Surat terbuka para musisi menjadi kelanjutan dari gelombang kritik terhadap LMKN. Sejak beberapa tahun terakhir, lembaga ini menjadi sasaran kritik karena dinilai tak maksimal dalam pengumpulan dan pendistribusian royalti. Poin utama yang disorot para musisi yaitu soal transparansi.
"Surat terbuka ini kami sampaikan sebagai pengingat untuk kita semua, yaitu betapa pentingnya transparansi untuk mengembalikan kepercayaan publik terhadap LMKN dan LMK," tulis FESMI dalam unggahan bersama dengan VISI di Instagram, Rabu (13/8).

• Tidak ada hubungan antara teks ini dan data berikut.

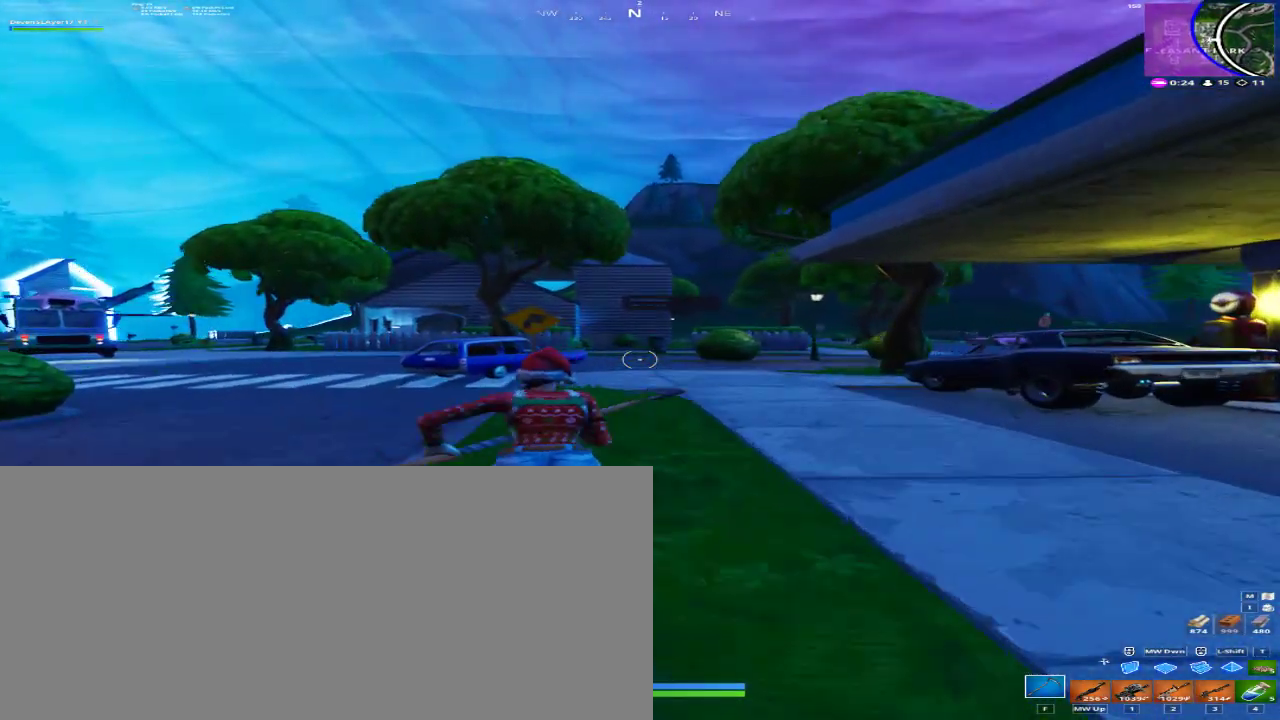
{"keys": ["d", "w"], "mouse": [], "events": [[233, "a", "up"], [233, "d", "down"]]}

Diketahui, LMKN baru saja berganti kepengurusan dengan komisioner-komisioner baru dilantik oleh Kementerian Hukum Republik Indonesia, beberapa waktu lalu. Nama-nama yang menjadi komisioner berasal dari kalangan ahli hukum, pelaku industri hingga musisi atau pencipta lagu. Makki Omar Parikesit dari band Ungu serta Marcel Siahaan termasuk ke dalam jajaran komisioner baru LMKN.

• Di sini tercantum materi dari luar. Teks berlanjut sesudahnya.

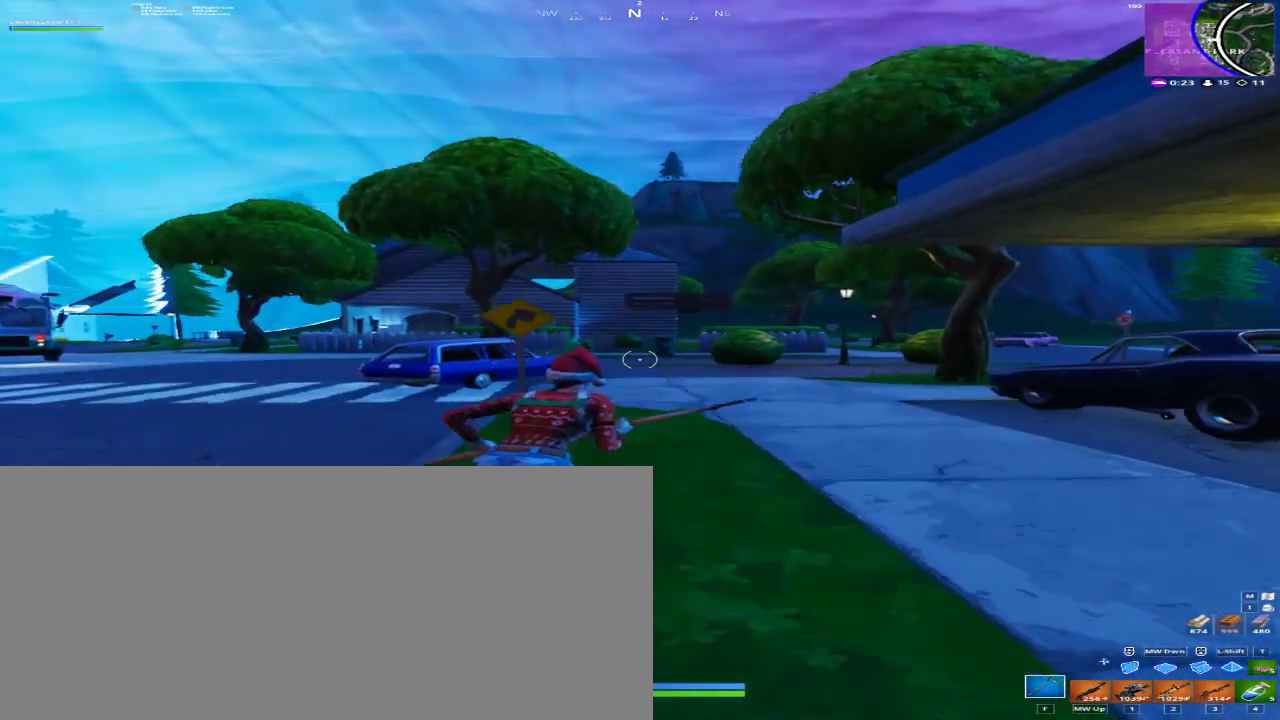
{"keys": ["w"], "mouse": [], "events": [[133, "a", "down"], [200, "d", "up"], [433, "a", "up"]]}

FESMI dan VISI pun mendesak para komisioner baru untuk melakukan langkah pertama untuk mewujudkan transparansi pengelolaan, yaitu dengan melaporkan distribusi royalti dari Mie Gacoan. Diketahui, LMKN belum lama ini menyelesaikan sengketa royalti dengan Mie Gacoan dengan hasil merek bisnis makanan tersebut membayar senilai Rp2 miliar.

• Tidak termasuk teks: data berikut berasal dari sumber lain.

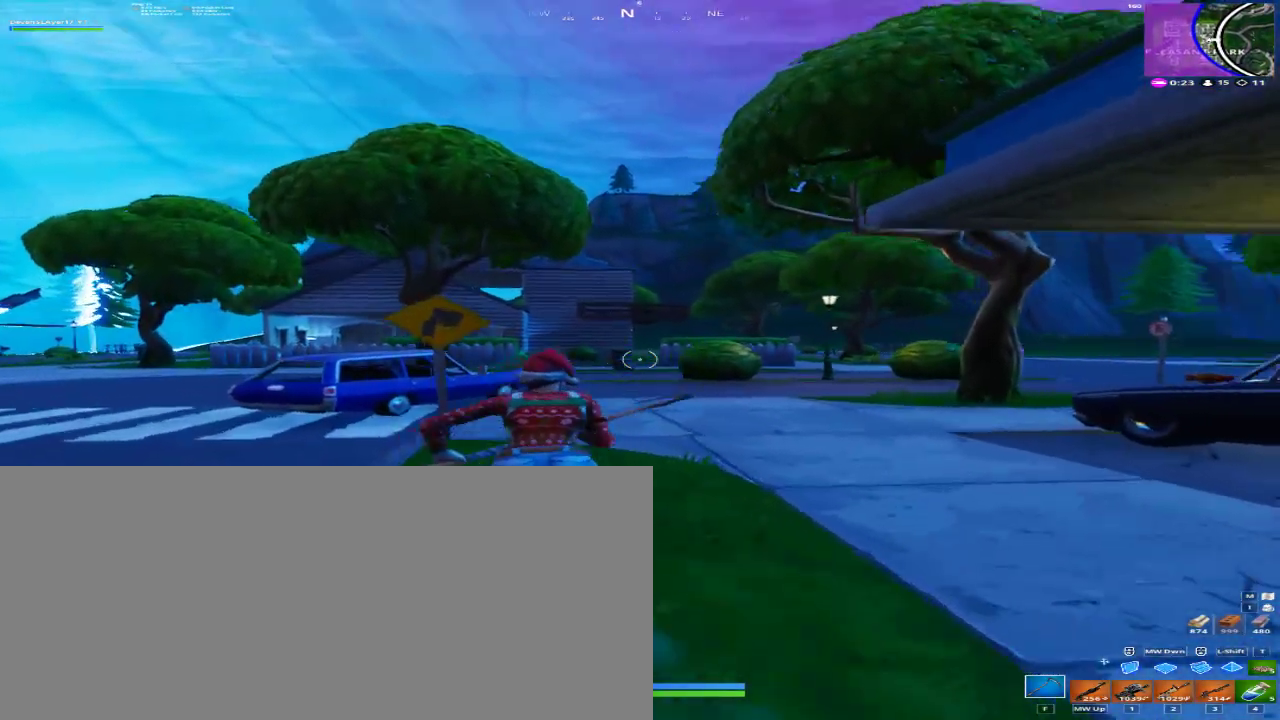
{"keys": ["a", "w"], "mouse": [], "events": [[200, "3", "down"], [333, "3", "up"], [500, "a", "down"]]}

"Perbaikan sistem menuju digitalisasi sangat diperlukan, namun kesungguhan juga dapat dilihat dari respon cepat atas salah satu tugas utama LMKN dan LMK, yaitu distribusi royalti," lanjut FESMI.
"Segeralah lakukan distribusi yang adil dengan audit yang baik dan informasikan secara transparan ke publik, sembari secara paralel membenahi sistem pendataan royalti yang fungsinya membenahi sistem royalti yang fungsinya membantu efektivitas dan produktivitas LMKN dan LMK," tekan mereka.
Sorotan terhadap kinerja LMKN dan LMK bukanlah hal yang baru, melainkan sudah kuat sejak beberapa tahun terakhir. Banyak musisi pencipta lagu merasa kecewa dengan kinerja dan transparsi LMKN, sebagiannya lagi menyoroti payung regulasi yang menempatkan LMKN sebagai "pintu" aliran royalti musik dan lagu di Indonesia.
Salah satu kritik terbaru datang dari musisi Ari Lasso, yang menyoroti kesalahan pengiriman e-mail oleh LMK Wahana Musik Indoneisa (WAMI). Ia secara terbuka mendesak WAMI untuk melakukan klarifikasi, terutama terkait perhitungan royalti yang menurutnya tak pernah transparan.
Ari Lasso pun mengambil sikap lebih jauh, dengan menggratiskan royalti atas penggunaann lagunya oleh para musisi maupun kafe-kafe di Indonesia. Langkah itu menjadi kritik yang keras, karena dinyatakan sebagai bentuk ketidakpercayaan terhadap tata kelola royalti oleh LMKN dan LMK.
"Untuk semua teman pemain band, penyanyi wedding, event, cafe, saya membebaskan anda memutar dan memainkan lagu-lagu hit saya. Silakan. Percuma anda membayar tapi pengelolaannya kayak gini," seru Ari Lasso melalui unggahan Instagramnya baru-baru ini.
Baca juga: Ari Lasso Bebaskan Royalti Untuk Kafe Sebagai Kritik Pengelolaan Royalti
Kritik para musisi dan publik terhadap LMKN juga terkait dengan praktik penarikan royalti yang tak maksimal, dan terkadang mengundang polemik. Misalnya terkait kasus royalti Mie Gacoan sebelum ini, di mana LMK menggugat merek tersebut atas dugaan pelanggaran Hak Cipta karena mengabaikan kewajiban pembayaran royalti.
Meski kasus tersebut pada akhirnya selesai dengan damai, namun langkah LMK memberi dampak mengkhawatirkan bagi ekosistem musik nasional. Pasalnya, dari kasus Mie Gacoan, banyak pelaku usaha kafe dan restoran ragu bahkan takut untuk memutarkan lagu di area bisnis mereka.
Baca juga: Kasus Mie Gacoan, DJKI: Streaming Pribadi Tak Sah untuk Ruang Komersial
Semua itu berakar pada soal sosialiasi. Sebagaimana diakui komisioner LMKN, Makki, sosialisasi terkait hak cipta, kewajiban royalti dan lisensi lagu masih terbilang kurang. Ini pun menjadi salah satu fokus perhatian bagi Makki dan komisioner lain dalam rangka perbaikan tata kelola royalti oleh LMKN ke depannya.
"Mungkin sosialisasinya dan kepatuhan mengenai itunya (hak royalti) mungkin harus sedikit lebih ditingkatkan," ungkap Makki sebagaimana diberitakan Antara, Sabtu (9/8).